Feeling pain is equivalent to being in a state that represents feeling pain (among other things). This means:
- whoever is in such a state must necessarily feel pain.
- it is impossible to feel pain without being in such a state
From this ist follows…
The sensation of pain is completely equivalent to the physical state of pain itself. Pain is not the perception of this state. Pain IS the state. Otherwise I could be in a state of pain without perceiving it, which is not possible from the above.
When you talk about existing pain, you describe your state of pain. But it is an illusion to believe that you could feel this state again inside. The state itself is the sensation.
When you report on an inner state, you report the semantics, the meaning of the state. The pain is therefore reflected in the semantics of the pain states. You feel pain because the state you are in means feeling pain.
The meaning of feeling pain and being in a pain state are the same. both are the semantics of the “Feeling Pain” states.
Similarely the meaning of “subjective experience of color red” and being in a red perception state are the same. the semantics of subjective red experience and the of state that represents red perception are identical
It follows from the above: Phenomena of consciousness arise automatically when inner states exist in perceptions that not only represent perceived phenomena, but also represent the subjective sensation of perceiving these phenomena.

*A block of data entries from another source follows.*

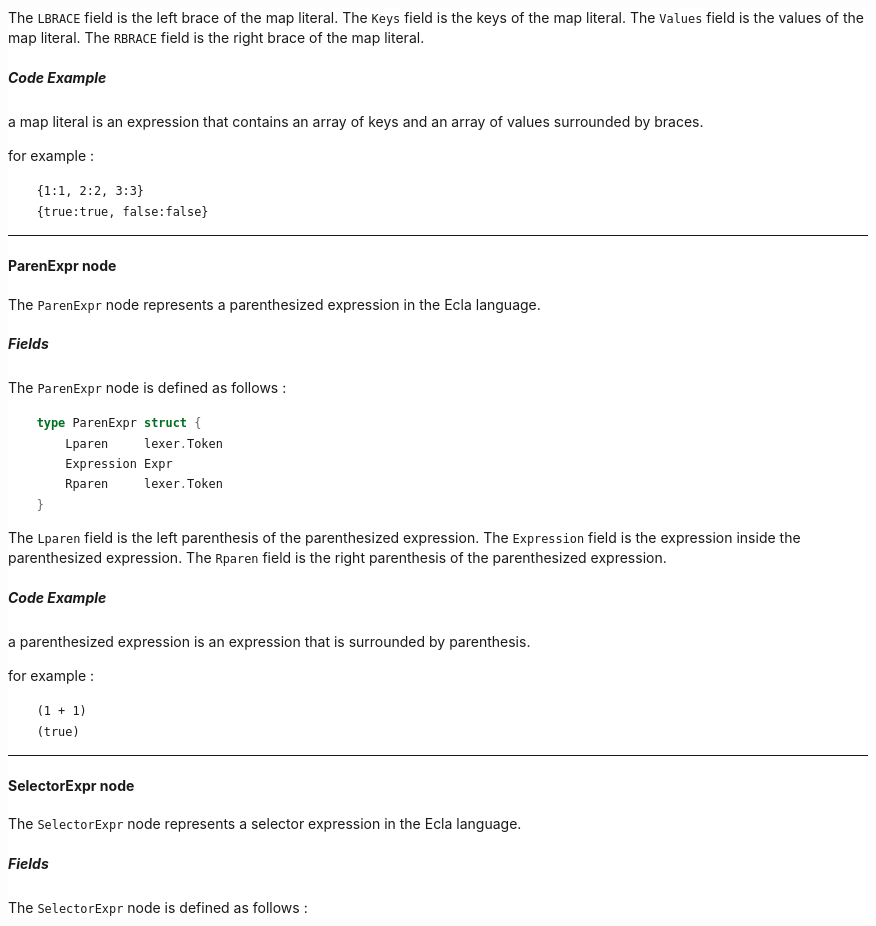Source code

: The `LBRACE` field is the left brace of the map literal.
The `Keys` field is the keys of the map literal.
The `Values` field is the values of the map literal.
The `RBRACE` field is the right brace of the map literal.

##### Code Example

a map literal is an expression that contains an array of keys and an array of values surrounded by braces.

for example :

```ecla
    {1:1, 2:2, 3:3}
    {true:true, false:false}
```

---

#### ParenExpr node

The `ParenExpr` node represents a parenthesized expression in the Ecla language.

##### Fields

The `ParenExpr` node is defined as follows :

```go
    type ParenExpr struct {
        Lparen     lexer.Token
        Expression Expr
        Rparen     lexer.Token
    }
```

The `Lparen` field is the left parenthesis of the parenthesized expression.
The `Expression` field is the expression inside the parenthesized expression.
The `Rparen` field is the right parenthesis of the parenthesized expression.

##### Code Example

a parenthesized expression is an expression that is surrounded by parenthesis.

for example :

```ecla
    (1 + 1)
    (true)
```

---

#### SelectorExpr node

The `SelectorExpr` node represents a selector expression in the Ecla language.

##### Fields

The `SelectorExpr` node is defined as follows :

A simple computer program that reads in a word on a console and then outputs it again, perceives the word, has an inner state for the perceived word. But unlike an LLM, it does not have a state that means that the system knows(!) that it has received this word.
Since LLMs are able to reflect extensively on their inputs and outputs, we can be sure that they have states that represent this self-reflection. And it is precisely these states that give the LLM its inherent consciousness.